Kerry, who has served as Congress’s point man on engaging the Syrian regime, told an audience at the Carnegie Endowment for International Peace as recently as March 16 — shortly after the current uprising had begun — that he still expected Assad to embrace political reform and move toward more engagement with America and its allies.
“[M]y judgment is that Syria will move; Syria will change, as it embraces a legitimate relationship with the United States and the West and economic opportunity that comes with it and the participation that comes with it,” said Kerry, who has met with Assad six times over the past two years.
But in an exclusive interview today, Kerry said he no longer saw the Syrian government as willing to reform. “He obviously is not a reformer now,” he said, while also defending his previous stance. “I’ve always said the top goal of Assad is to perpetuate his own regime.”
When pressed by The Cable about his earlier, rosier view of Assad, Kerry denied he had expected the Syrian regime would come around.
“I said there was a chance he could be a reformer if certain things were done. I wasn’t wrong about if those things were done. They weren’t done,” Kerry said. “I didn’t hold out hope. I said there were a series of things that if he engaged in them, there was a chance he would be able to produce a different paradigm. But he didn’t.”
“I said we have to put him to the test. I’ve always said it’s a series of tests,” Kerry said. “The chance was lost and that’s the end of it.”
In light of the current crackdown, during which over 700 Syrians have lost their lives and thousands more have been arrested, Kerry admitted that the ship has sailed for U.S. engagement with the Assad regime.
“We can’t [continue to engage]right now,” he said. “This is an egregious situation. There are a lot of human rights abuses and we have to respond appropriately.”
Secretary of State Hillary Clinton continues to point to Capitol Hill when asked why the administration ever believed that the Syrian government could be peeled away from its alliance with Iran or would pursue a path toward greater freedom and democracy for its people.
“Many of the members of Congress of both parties who have gone to Syria in recent months have said they believe he’s a reformer,” she said March 27. And on May 6, she stated that the Syrian regime has “an opportunity still to bring about a reform agenda.”
However, Kerry’s about-face suggests that the administration’s allies in Congress have no interest in taking the fall for the administration’s optimism regarding Syria. Meanwhile, those in the Senate who have always seen Assad as a despotic and cruel leader are claiming vindication.

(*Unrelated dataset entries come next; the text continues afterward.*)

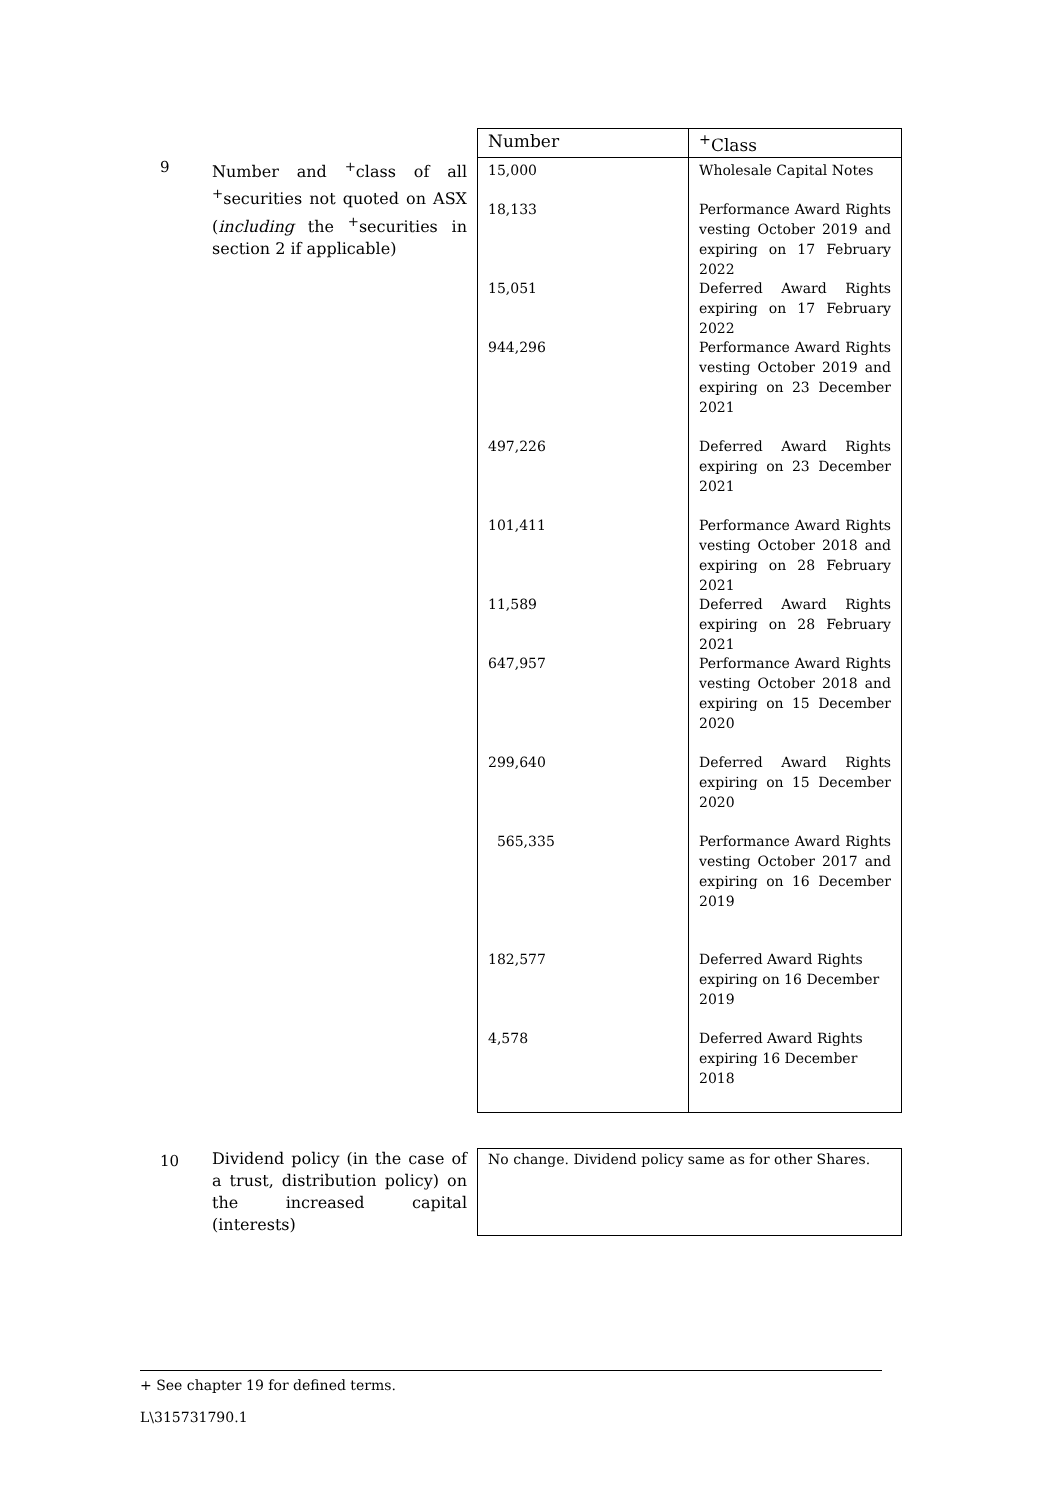9
Number and <sup>+</sup>class of all <sup>+</sup>securities not quoted on ASX (including the <sup>+</sup>securities in section 2 if applicable)
| Number | <sup>+</sup>Class |
| --- | --- |
| 15,000 18,133 15,051 944,296 497,226 101,411 11,589 647,957 299,640 565,335 182,577 4,578 | Wholesale Capital Notes Performance Award Rights vesting October 2019 and expiring on 17 February 2022 Deferred Award Rights expiring on 17 February 2022 Performance Award Rights vesting October 2019 and expiring on 23 December 2021 Deferred Award Rights expiring on 23 December 2021 Performance Award Rights vesting October 2018 and expiring on 28 February 2021 Deferred Award Rights expiring on 28 February 2021 Performance Award Rights vesting October 2018 and expiring on 15 December 2020 Deferred Award Rights expiring on 15 December 2020 Performance Award Rights vesting October 2017 and expiring on 16 December 2019 Deferred Award Rights expiring on 16 December 2019 Deferred Award Rights expiring 16 December 2018 |
10
Dividend policy (in the case of a trust, distribution policy) on the increased capital (interests)
| No change. Dividend policy same as for other Shares. |
+ See chapter 19 for defined terms.
L\315731790.1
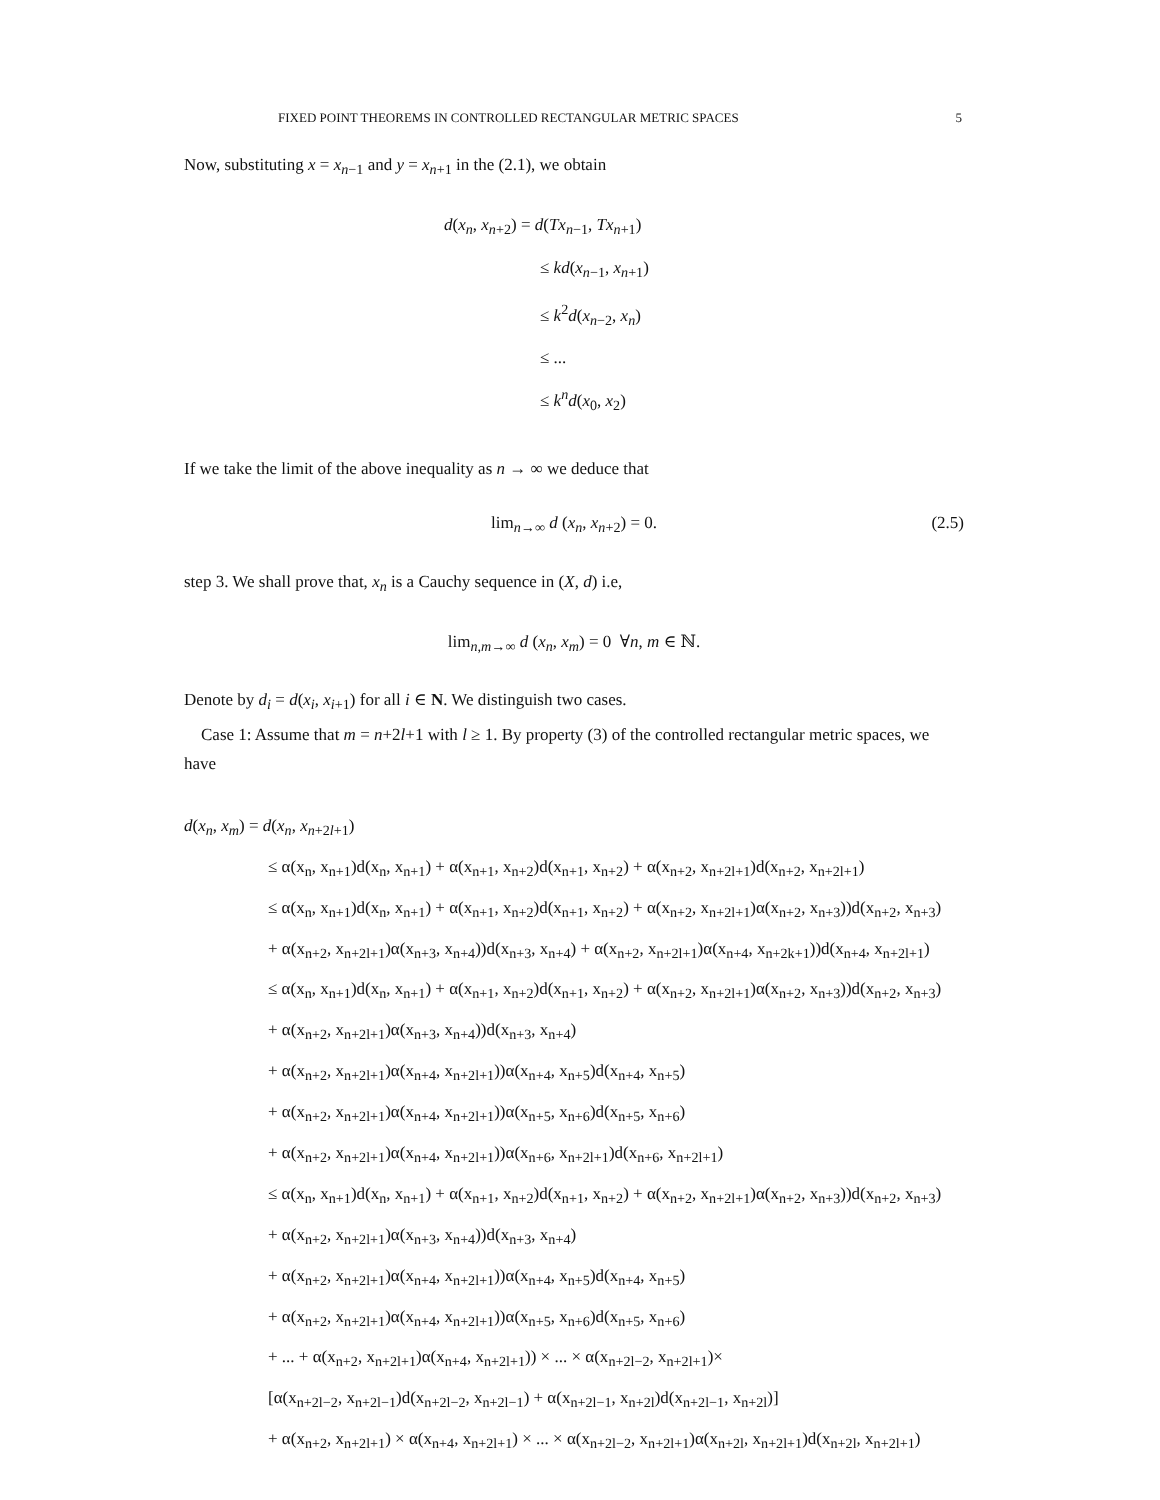FIXED POINT THEOREMS IN CONTROLLED RECTANGULAR METRIC SPACES 5
Now, substituting x = x<sub>n−1</sub> and y = x<sub>n+1</sub> in the (2.1), we obtain
d(x<sub>n</sub>, x<sub>n+2</sub>) = d(Tx<sub>n−1</sub>, Tx<sub>n+1</sub>)
≤ kd(x<sub>n−1</sub>, x<sub>n+1</sub>)
≤ k<sup>2</sup>d(x<sub>n−2</sub>, x<sub>n</sub>)
≤ ...
≤ k<sup>n</sup>d(x<sub>0</sub>, x<sub>2</sub>)
If we take the limit of the above inequality as n → ∞ we deduce that
lim<sub>n→∞</sub> d (x<sub>n</sub>, x<sub>n+2</sub>) = 0. (2.5)
step 3. We shall prove that, x<sub>n</sub> is a Cauchy sequence in (X, d) i.e,
lim<sub>n,m→∞</sub> d (x<sub>n</sub>, x<sub>m</sub>) = 0 ∀n, m ∈ ℕ.
Denote by d<sub>i</sub> = d(x<sub>i</sub>, x<sub>i+1</sub>) for all i ∈ N. We distinguish two cases.
Case 1: Assume that m = n+2l+1 with l ≥ 1. By property (3) of the controlled rectangular metric spaces, we have
d(x<sub>n</sub>, x<sub>m</sub>) = d(x<sub>n</sub>, x<sub>n+2l+1</sub>)
≤ α(x<sub>n</sub>, x<sub>n+1</sub>)d(x<sub>n</sub>, x<sub>n+1</sub>) + α(x<sub>n+1</sub>, x<sub>n+2</sub>)d(x<sub>n+1</sub>, x<sub>n+2</sub>) + α(x<sub>n+2</sub>, x<sub>n+2l+1</sub>)d(x<sub>n+2</sub>, x<sub>n+2l+1</sub>)
≤ α(x<sub>n</sub>, x<sub>n+1</sub>)d(x<sub>n</sub>, x<sub>n+1</sub>) + α(x<sub>n+1</sub>, x<sub>n+2</sub>)d(x<sub>n+1</sub>, x<sub>n+2</sub>) + α(x<sub>n+2</sub>, x<sub>n+2l+1</sub>)α(x<sub>n+2</sub>, x<sub>n+3</sub>))d(x<sub>n+2</sub>, x<sub>n+3</sub>)
+ α(x<sub>n+2</sub>, x<sub>n+2l+1</sub>)α(x<sub>n+3</sub>, x<sub>n+4</sub>))d(x<sub>n+3</sub>, x<sub>n+4</sub>) + α(x<sub>n+2</sub>, x<sub>n+2l+1</sub>)α(x<sub>n+4</sub>, x<sub>n+2k+1</sub>))d(x<sub>n+4</sub>, x<sub>n+2l+1</sub>)
≤ α(x<sub>n</sub>, x<sub>n+1</sub>)d(x<sub>n</sub>, x<sub>n+1</sub>) + α(x<sub>n+1</sub>, x<sub>n+2</sub>)d(x<sub>n+1</sub>, x<sub>n+2</sub>) + α(x<sub>n+2</sub>, x<sub>n+2l+1</sub>)α(x<sub>n+2</sub>, x<sub>n+3</sub>))d(x<sub>n+2</sub>, x<sub>n+3</sub>)
+ α(x<sub>n+2</sub>, x<sub>n+2l+1</sub>)α(x<sub>n+3</sub>, x<sub>n+4</sub>))d(x<sub>n+3</sub>, x<sub>n+4</sub>)
+ α(x<sub>n+2</sub>, x<sub>n+2l+1</sub>)α(x<sub>n+4</sub>, x<sub>n+2l+1</sub>))α(x<sub>n+4</sub>, x<sub>n+5</sub>)d(x<sub>n+4</sub>, x<sub>n+5</sub>)
+ α(x<sub>n+2</sub>, x<sub>n+2l+1</sub>)α(x<sub>n+4</sub>, x<sub>n+2l+1</sub>))α(x<sub>n+5</sub>, x<sub>n+6</sub>)d(x<sub>n+5</sub>, x<sub>n+6</sub>)
+ α(x<sub>n+2</sub>, x<sub>n+2l+1</sub>)α(x<sub>n+4</sub>, x<sub>n+2l+1</sub>))α(x<sub>n+6</sub>, x<sub>n+2l+1</sub>)d(x<sub>n+6</sub>, x<sub>n+2l+1</sub>)
≤ α(x<sub>n</sub>, x<sub>n+1</sub>)d(x<sub>n</sub>, x<sub>n+1</sub>) + α(x<sub>n+1</sub>, x<sub>n+2</sub>)d(x<sub>n+1</sub>, x<sub>n+2</sub>) + α(x<sub>n+2</sub>, x<sub>n+2l+1</sub>)α(x<sub>n+2</sub>, x<sub>n+3</sub>))d(x<sub>n+2</sub>, x<sub>n+3</sub>)
+ α(x<sub>n+2</sub>, x<sub>n+2l+1</sub>)α(x<sub>n+3</sub>, x<sub>n+4</sub>))d(x<sub>n+3</sub>, x<sub>n+4</sub>)
+ α(x<sub>n+2</sub>, x<sub>n+2l+1</sub>)α(x<sub>n+4</sub>, x<sub>n+2l+1</sub>))α(x<sub>n+4</sub>, x<sub>n+5</sub>)d(x<sub>n+4</sub>, x<sub>n+5</sub>)
+ α(x<sub>n+2</sub>, x<sub>n+2l+1</sub>)α(x<sub>n+4</sub>, x<sub>n+2l+1</sub>))α(x<sub>n+5</sub>, x<sub>n+6</sub>)d(x<sub>n+5</sub>, x<sub>n+6</sub>)
+ ... + α(x<sub>n+2</sub>, x<sub>n+2l+1</sub>)α(x<sub>n+4</sub>, x<sub>n+2l+1</sub>)) × ... × α(x<sub>n+2l−2</sub>, x<sub>n+2l+1</sub>)×
[α(x<sub>n+2l−2</sub>, x<sub>n+2l−1</sub>)d(x<sub>n+2l−2</sub>, x<sub>n+2l−1</sub>) + α(x<sub>n+2l−1</sub>, x<sub>n+2l</sub>)d(x<sub>n+2l−1</sub>, x<sub>n+2l</sub>)]
+ α(x<sub>n+2</sub>, x<sub>n+2l+1</sub>) × α(x<sub>n+4</sub>, x<sub>n+2l+1</sub>) × ... × α(x<sub>n+2l−2</sub>, x<sub>n+2l+1</sub>)α(x<sub>n+2l</sub>, x<sub>n+2l+1</sub>)d(x<sub>n+2l</sub>, x<sub>n+2l+1</sub>)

Sen. John McCain (R-AZ) told The Cable on Tuesday that lawmakers’ contention that Assad could be a reformer was “one of the great delusionary views in recent foreign policy history.”
“It wasn’t just Kerry, it was a whole lot of people, first of all the administration,” McCain said.
Two other top Democrats continued to defend the two-year drive to engage the Syrian government in interviews with The Cable on Tuesday.
“Even Qaddafi looked like a reformer for a while and he gave up his nukes. So things flip around pretty quickly in the Middle East,” said Senate Armed Services Committee chairman Carl Levin (D-MI). “Assad sure doesn’t look like a reformer today.”
Senate Intelligence Committee chairwoman Dianne Feinstein (D-CA) said Assad still has a chance to do the right thing.
“I don’t think Syria has shaken out yet, I don’t think we know what Assad will or won’t do…. I wouldn’t be overly optimistic,” she said.
Feinstein also sounded a cautious note about Washington’s ability to pressure Syria to choose a path toward reform.
“I don’t think we can be everyone’s keeper. We’ve got five nations under active civil war in the Middle East now and I don’t know that we can be telling every one of them what they should or shouldn’t do,” she said. “If they’re not going to listen to their own people, it seems to me that we’re not going to make much of a difference.”